Available Checkpoints:

  • Stable:

  • Beta:

    • vae.87000.pt: Trained from scratch for 87K steps and higher vq_codebook_dim and vq_codebook_size than before.
    • maskgit.39000.pt: Maskgit trained from the VAE for 39K steps using the hyperparameters heads 16 and depth 22 for testing, these values have huge performance effects, the vram usage was also increased so it is just for testing, the quality on this checkpoint did increase a lot and requires a lot less training which is something we want but we need to find a balance between quality and performance.

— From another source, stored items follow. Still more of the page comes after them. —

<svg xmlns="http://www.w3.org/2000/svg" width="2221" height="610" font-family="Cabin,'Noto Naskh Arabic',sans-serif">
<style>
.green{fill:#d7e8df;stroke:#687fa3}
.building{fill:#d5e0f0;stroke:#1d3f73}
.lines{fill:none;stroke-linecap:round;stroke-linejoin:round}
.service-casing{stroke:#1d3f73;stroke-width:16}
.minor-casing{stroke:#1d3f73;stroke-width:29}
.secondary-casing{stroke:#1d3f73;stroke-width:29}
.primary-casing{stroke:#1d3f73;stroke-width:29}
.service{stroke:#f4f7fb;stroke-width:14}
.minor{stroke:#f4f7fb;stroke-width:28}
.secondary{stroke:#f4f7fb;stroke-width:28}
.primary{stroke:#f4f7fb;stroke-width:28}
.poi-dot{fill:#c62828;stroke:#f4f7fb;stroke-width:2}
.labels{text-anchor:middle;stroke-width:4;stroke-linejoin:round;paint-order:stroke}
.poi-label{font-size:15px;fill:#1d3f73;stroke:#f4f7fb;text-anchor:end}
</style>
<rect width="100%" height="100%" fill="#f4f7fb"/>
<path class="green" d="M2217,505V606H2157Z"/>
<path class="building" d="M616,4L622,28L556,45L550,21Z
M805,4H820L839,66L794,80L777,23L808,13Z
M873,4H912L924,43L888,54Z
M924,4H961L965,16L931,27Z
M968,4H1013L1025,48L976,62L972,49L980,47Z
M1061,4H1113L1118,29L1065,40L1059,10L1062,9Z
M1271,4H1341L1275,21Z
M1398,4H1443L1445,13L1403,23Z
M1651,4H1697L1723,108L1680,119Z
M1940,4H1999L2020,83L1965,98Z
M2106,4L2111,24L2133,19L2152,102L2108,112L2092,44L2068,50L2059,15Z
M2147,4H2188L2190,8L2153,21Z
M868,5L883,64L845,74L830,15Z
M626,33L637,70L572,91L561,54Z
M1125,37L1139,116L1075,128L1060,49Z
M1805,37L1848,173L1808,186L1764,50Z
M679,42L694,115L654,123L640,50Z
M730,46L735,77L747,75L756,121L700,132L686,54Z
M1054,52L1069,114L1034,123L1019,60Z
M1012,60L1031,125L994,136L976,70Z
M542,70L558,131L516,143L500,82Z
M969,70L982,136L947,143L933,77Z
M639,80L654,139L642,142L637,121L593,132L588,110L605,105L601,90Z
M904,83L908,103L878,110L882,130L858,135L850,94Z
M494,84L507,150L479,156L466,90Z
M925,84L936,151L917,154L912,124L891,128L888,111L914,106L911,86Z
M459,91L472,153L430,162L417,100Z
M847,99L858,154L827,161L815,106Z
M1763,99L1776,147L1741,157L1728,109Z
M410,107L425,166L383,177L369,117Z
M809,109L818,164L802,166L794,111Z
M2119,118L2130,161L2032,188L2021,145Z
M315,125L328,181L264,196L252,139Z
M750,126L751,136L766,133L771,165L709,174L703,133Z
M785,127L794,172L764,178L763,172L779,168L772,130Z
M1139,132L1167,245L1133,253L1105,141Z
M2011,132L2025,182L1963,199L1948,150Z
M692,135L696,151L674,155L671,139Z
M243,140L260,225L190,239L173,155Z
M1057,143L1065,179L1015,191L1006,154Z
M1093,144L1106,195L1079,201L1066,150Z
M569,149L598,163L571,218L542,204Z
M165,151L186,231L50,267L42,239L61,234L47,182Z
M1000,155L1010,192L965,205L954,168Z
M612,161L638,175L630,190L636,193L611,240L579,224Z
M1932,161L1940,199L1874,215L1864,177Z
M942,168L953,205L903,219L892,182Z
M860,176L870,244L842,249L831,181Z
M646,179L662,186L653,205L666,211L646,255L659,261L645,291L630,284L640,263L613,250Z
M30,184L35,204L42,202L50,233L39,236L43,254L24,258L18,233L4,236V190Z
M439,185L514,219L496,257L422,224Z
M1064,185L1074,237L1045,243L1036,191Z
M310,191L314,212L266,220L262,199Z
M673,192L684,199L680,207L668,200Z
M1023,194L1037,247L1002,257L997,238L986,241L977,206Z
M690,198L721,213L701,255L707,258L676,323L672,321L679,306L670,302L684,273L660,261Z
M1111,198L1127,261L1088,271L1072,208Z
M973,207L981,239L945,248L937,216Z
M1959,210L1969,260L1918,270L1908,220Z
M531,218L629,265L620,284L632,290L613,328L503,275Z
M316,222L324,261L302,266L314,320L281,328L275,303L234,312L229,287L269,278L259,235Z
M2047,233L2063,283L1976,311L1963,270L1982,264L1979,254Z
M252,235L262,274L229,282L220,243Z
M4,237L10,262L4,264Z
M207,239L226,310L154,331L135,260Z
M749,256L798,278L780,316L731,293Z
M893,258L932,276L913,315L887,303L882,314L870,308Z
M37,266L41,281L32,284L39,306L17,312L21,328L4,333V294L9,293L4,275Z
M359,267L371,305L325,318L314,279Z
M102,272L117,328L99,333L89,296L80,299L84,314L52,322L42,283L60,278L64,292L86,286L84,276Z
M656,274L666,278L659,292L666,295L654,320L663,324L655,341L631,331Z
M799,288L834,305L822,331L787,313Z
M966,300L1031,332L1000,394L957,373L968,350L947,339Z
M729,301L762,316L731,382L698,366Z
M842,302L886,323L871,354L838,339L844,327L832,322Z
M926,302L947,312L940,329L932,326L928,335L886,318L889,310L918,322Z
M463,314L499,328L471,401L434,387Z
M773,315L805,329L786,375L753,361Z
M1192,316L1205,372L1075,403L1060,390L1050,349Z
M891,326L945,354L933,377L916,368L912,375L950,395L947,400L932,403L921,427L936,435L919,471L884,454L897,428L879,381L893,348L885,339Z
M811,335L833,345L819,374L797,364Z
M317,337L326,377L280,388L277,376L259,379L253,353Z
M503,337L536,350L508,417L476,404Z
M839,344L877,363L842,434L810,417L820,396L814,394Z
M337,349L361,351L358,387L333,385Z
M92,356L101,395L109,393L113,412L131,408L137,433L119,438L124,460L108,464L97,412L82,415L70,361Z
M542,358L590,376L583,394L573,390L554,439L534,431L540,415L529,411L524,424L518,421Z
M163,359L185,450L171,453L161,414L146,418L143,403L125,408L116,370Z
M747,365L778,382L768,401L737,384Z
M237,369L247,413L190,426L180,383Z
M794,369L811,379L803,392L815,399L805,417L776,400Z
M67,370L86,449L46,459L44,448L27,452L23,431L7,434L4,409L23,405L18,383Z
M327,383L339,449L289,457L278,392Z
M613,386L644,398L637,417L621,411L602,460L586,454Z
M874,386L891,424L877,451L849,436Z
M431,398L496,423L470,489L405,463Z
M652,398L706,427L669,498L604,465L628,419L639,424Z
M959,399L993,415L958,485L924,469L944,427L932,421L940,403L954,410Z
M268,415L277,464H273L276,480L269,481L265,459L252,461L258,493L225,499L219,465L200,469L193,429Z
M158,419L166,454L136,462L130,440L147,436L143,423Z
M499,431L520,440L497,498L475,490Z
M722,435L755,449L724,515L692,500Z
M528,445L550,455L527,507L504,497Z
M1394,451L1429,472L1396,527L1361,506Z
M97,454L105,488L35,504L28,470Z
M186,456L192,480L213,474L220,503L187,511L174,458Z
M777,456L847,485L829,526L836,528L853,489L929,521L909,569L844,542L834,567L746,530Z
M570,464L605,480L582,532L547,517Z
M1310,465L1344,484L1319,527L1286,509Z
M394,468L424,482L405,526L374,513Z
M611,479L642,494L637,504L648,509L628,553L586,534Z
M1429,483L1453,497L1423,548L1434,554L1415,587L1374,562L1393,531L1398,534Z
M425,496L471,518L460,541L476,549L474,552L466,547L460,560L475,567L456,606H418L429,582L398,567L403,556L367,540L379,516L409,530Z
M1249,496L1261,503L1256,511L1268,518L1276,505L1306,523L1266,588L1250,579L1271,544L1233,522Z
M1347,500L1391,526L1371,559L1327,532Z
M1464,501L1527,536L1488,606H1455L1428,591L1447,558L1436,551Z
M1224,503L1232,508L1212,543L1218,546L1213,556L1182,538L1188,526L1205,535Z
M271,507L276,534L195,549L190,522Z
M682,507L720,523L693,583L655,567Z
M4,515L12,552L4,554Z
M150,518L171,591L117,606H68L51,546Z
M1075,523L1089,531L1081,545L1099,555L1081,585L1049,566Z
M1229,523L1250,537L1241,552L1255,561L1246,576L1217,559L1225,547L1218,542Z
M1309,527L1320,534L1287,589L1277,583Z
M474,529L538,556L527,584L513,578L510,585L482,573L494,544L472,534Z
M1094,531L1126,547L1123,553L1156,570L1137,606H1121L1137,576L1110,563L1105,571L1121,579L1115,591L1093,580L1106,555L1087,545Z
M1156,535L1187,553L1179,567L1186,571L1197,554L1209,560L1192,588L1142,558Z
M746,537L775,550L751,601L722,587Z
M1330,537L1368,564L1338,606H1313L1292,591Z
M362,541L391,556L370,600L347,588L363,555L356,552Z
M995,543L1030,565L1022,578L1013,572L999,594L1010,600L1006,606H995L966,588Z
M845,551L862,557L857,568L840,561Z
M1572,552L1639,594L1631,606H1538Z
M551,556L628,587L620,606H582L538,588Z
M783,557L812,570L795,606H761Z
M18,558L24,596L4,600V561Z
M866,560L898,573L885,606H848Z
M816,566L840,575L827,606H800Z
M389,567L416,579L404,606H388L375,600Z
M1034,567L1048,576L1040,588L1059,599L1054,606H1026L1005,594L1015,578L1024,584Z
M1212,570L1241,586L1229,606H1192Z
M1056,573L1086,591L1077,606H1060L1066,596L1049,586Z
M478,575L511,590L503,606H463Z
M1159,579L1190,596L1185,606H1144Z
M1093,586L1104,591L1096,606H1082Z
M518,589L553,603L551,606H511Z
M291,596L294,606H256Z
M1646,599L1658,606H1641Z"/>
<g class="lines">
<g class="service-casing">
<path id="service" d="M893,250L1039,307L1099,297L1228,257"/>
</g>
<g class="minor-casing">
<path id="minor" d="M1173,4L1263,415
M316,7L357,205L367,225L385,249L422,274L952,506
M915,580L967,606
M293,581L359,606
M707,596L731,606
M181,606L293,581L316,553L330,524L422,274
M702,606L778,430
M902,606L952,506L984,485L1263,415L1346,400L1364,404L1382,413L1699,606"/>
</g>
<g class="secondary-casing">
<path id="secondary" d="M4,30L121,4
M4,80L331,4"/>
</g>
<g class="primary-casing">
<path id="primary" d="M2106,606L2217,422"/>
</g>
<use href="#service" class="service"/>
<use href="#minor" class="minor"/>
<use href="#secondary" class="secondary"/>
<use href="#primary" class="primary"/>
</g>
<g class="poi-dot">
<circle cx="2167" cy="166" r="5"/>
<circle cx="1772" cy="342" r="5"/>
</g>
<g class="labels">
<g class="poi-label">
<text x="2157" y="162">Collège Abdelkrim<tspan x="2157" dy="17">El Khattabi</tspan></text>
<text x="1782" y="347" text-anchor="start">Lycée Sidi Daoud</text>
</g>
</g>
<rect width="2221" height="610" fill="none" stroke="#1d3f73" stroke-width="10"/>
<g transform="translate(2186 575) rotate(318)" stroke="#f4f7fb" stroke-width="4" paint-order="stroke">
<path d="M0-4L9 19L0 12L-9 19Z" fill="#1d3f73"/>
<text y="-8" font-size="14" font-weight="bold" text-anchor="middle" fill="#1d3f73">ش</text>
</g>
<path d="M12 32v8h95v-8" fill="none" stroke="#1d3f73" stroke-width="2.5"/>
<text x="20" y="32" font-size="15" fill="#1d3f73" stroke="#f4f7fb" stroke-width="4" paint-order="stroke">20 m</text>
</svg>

Note: Checkpoints under the Beta section are updated daily or at least 3-4 times a week. While the beta checkpoints can be used as they are only the latest version is kept on the repo and the older checkpoints are removed when a new one is uploaded to keep the repo clean.

Training

Training Data: The model was trained on the following dataset:

Hardware and others

  • Hardware: 1 x Nvidia RTX 3050 GPU

  • Hours Trained: NaN.

  • Gradient Accumulations: 20

  • Batch: 1

  • Learning Rate: 1e-5

  • Learning Rate Scheduler: constant_with_warmup

  • Scheduler Power: 0.5

  • Optimizer: Adam

  • Warmup Steps: 10,000

  • Number of Cycles: 1

  • Resolution/Image Size: First trained at a resolution of 64x64, then increased to 256x256 and then to 512x512. Check the notes down below for more details on this.

  • Dimension: 128

  • vq_codebook_dim: 4096

  • vq_codebook_size: 16384

  • heads: 8

  • depth: 4

  • Random Crop: True

  • Total Training Steps: 87,000

    Note: On Muse we can change the image_size or resolution at any time without having to train the model from scratch again, this allows us to first train the model at low resolution using the same dim and vq_codebook_size to train faster and then we can increase the image_size and use a higher resolution once the model has trained enough.

Developed by: ZeroCool at Sygil-Dev

License

This model is open access and available to all, with a CreativeML Open RAIL++-M License further specifying rights and usage.